-- start Records to use --

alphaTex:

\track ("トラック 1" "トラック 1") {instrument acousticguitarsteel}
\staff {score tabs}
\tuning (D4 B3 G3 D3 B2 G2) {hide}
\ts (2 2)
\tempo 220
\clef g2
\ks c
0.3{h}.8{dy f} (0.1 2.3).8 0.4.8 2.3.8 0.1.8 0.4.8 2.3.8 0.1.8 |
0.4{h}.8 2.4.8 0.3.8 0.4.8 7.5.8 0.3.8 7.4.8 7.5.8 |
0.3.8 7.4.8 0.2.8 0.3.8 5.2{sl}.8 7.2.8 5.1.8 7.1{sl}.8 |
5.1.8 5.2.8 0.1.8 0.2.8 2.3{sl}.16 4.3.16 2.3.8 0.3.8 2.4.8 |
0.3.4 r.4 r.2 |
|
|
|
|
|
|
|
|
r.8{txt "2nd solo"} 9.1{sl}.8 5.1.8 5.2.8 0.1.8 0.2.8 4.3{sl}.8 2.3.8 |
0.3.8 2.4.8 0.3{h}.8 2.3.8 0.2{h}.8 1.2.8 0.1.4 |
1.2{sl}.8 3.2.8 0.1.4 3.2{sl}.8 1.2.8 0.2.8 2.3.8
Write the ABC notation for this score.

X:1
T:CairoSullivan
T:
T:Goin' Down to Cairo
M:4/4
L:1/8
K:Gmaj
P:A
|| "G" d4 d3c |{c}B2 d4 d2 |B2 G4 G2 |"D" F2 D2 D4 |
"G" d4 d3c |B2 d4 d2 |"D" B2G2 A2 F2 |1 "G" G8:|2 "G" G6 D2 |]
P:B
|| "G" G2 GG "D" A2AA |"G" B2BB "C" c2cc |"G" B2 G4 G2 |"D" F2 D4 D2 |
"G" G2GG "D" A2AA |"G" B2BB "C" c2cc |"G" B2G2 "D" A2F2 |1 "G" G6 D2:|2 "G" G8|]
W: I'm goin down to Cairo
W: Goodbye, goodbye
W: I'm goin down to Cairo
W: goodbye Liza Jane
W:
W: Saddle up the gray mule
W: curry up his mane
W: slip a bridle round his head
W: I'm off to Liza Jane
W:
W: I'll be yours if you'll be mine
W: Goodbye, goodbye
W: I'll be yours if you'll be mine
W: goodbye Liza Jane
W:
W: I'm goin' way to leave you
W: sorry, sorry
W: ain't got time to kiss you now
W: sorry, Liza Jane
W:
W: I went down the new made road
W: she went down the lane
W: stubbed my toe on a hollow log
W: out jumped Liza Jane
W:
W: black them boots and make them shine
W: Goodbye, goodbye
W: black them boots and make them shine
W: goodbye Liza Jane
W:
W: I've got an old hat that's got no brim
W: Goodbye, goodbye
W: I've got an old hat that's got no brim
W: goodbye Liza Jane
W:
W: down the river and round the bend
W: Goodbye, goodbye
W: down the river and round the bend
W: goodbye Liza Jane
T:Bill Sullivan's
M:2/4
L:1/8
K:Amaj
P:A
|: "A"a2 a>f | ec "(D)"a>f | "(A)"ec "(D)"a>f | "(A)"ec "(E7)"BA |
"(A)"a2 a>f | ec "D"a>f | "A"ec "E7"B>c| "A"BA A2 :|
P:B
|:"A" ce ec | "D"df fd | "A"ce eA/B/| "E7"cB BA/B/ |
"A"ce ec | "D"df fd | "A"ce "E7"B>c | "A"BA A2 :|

-- end Records to use --

### Your objective
Reproduce everything from the start of the rows down to the line containing "Write the ABC notation for this score.", including both ends.

### Reply to the task
alphaTex:

\track ("トラック 1" "トラック 1") {instrument acousticguitarsteel}
\staff {score tabs}
\tuning (D4 B3 G3 D3 B2 G2) {hide}
\ts (2 2)
\tempo 220
\clef g2
\ks c
0.3{h}.8{dy f} (0.1 2.3).8 0.4.8 2.3.8 0.1.8 0.4.8 2.3.8 0.1.8 |
0.4{h}.8 2.4.8 0.3.8 0.4.8 7.5.8 0.3.8 7.4.8 7.5.8 |
0.3.8 7.4.8 0.2.8 0.3.8 5.2{sl}.8 7.2.8 5.1.8 7.1{sl}.8 |
5.1.8 5.2.8 0.1.8 0.2.8 2.3{sl}.16 4.3.16 2.3.8 0.3.8 2.4.8 |
0.3.4 r.4 r.2 |
|
|
|
|
|
|
|
|
r.8{txt "2nd solo"} 9.1{sl}.8 5.1.8 5.2.8 0.1.8 0.2.8 4.3{sl}.8 2.3.8 |
0.3.8 2.4.8 0.3{h}.8 2.3.8 0.2{h}.8 1.2.8 0.1.4 |
1.2{sl}.8 3.2.8 0.1.4 3.2{sl}.8 1.2.8 0.2.8 2.3.8
Write the ABC notation for this score.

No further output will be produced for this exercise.